━━━ Data to examine

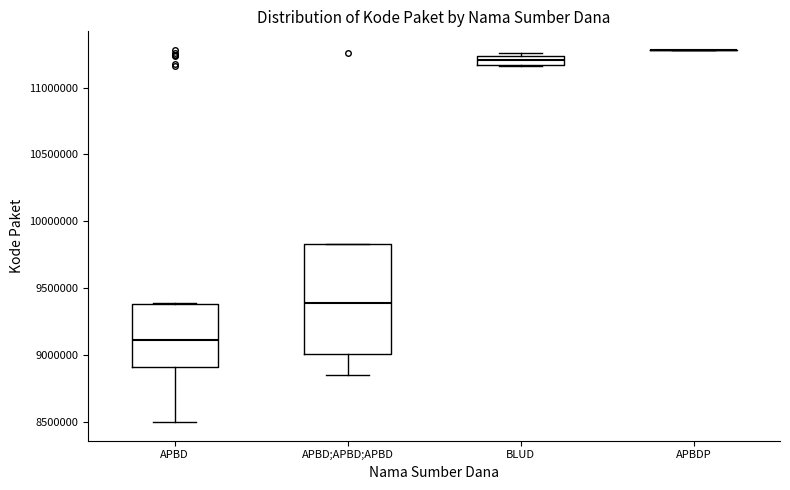

Which box is the tallest, from its lower edge to its upper edge?

APBD;APBD;APBD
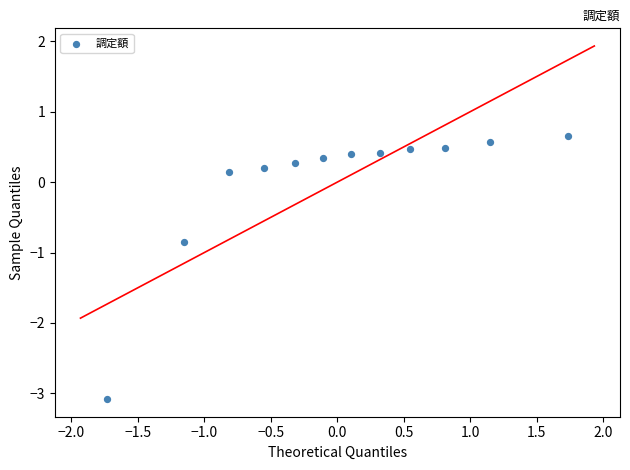

What is the range of Y values (max minus min)?

3.7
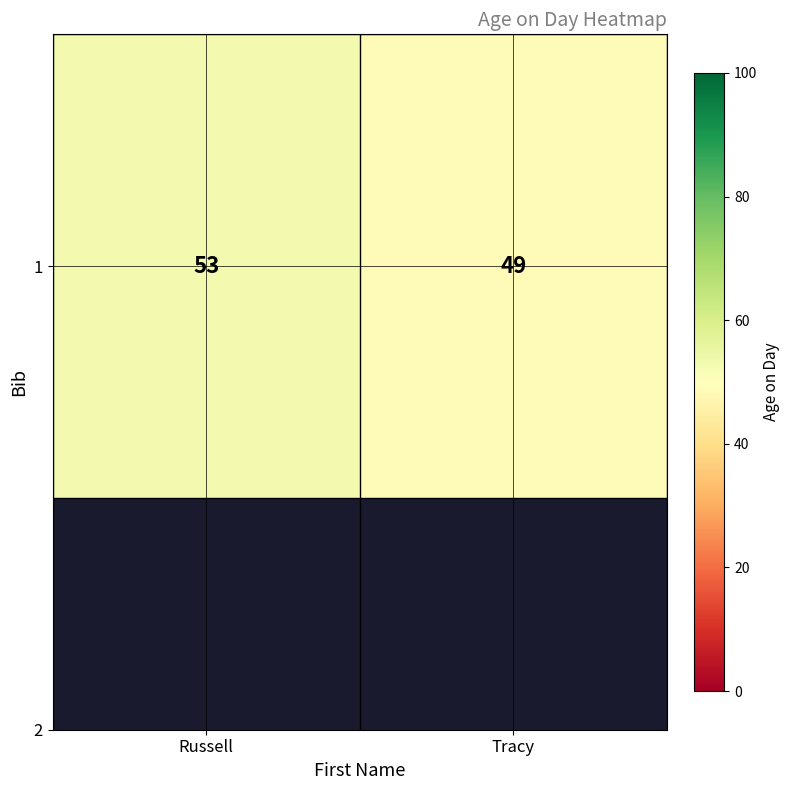

Reading right to left, what are all the values shown in this chart?

49	53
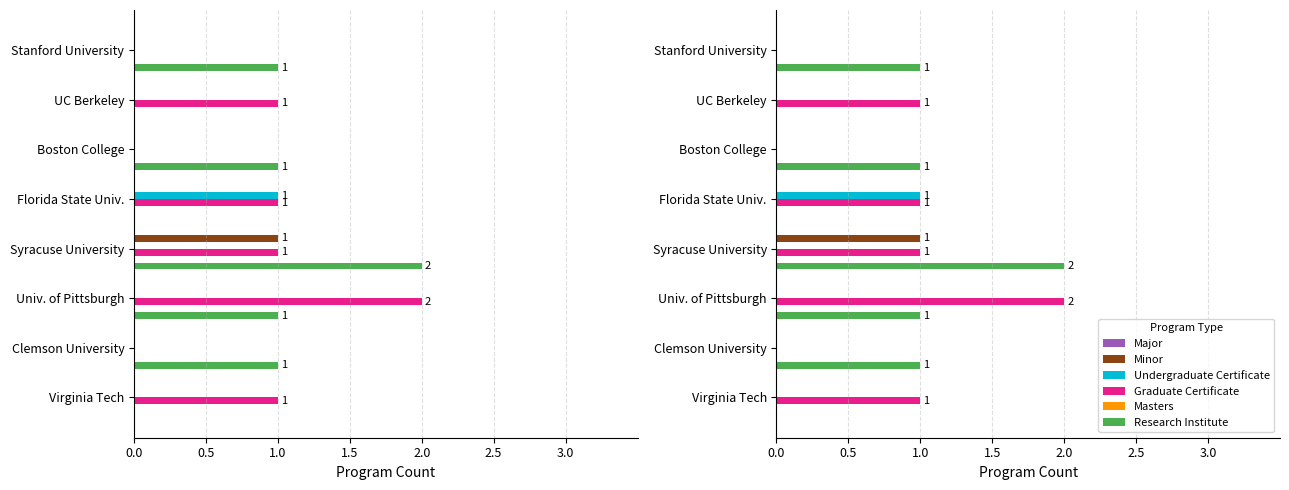

What is the difference between the maximum and minimum values in the Graduate Certificate series?

2.0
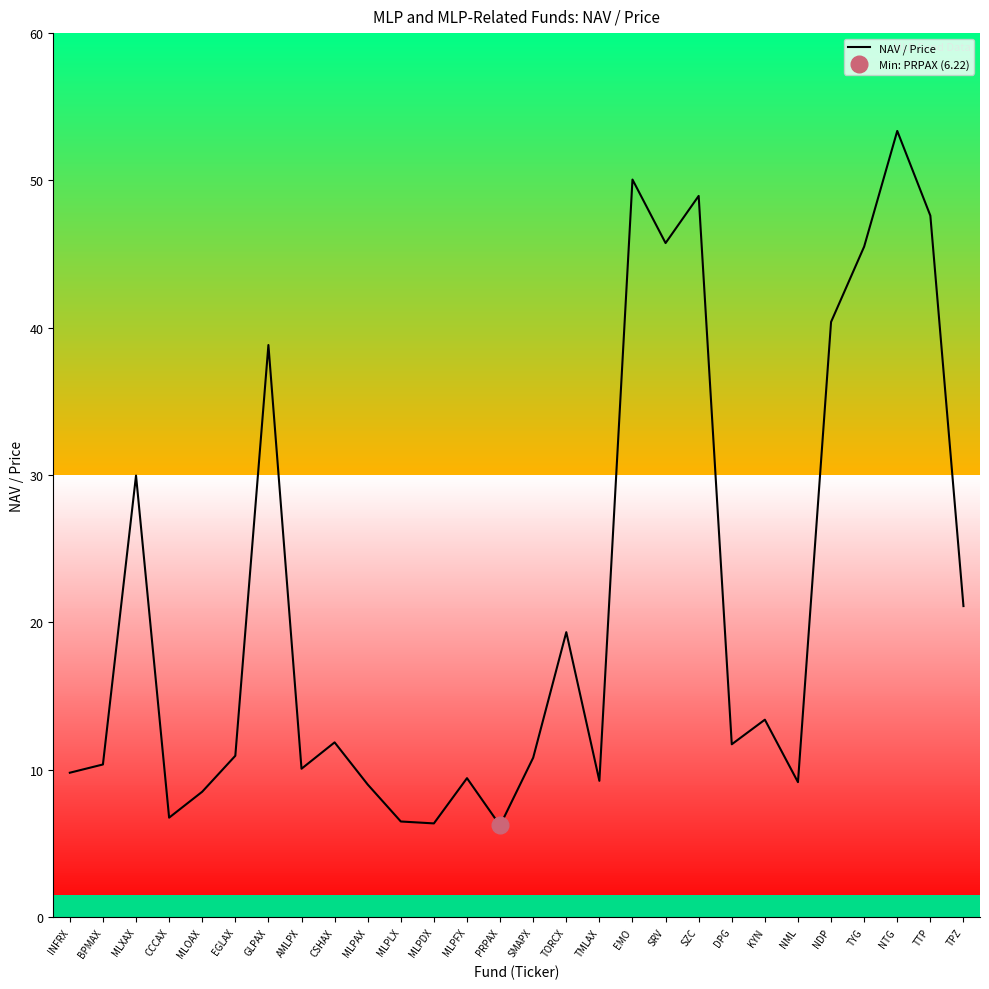

Read the value at EMO.

50.1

━━━━━━

Requirement: Extract every line of the entries above that contains the string "values", treating uppercase and lowercase letters as distinct.

Answer for this exercise:
What is the range of Y values (max minus min)?
Reading right to left, what are all the values shown in this chart?
What is the difference between the maximum and minimum values in the Graduate Certificate series?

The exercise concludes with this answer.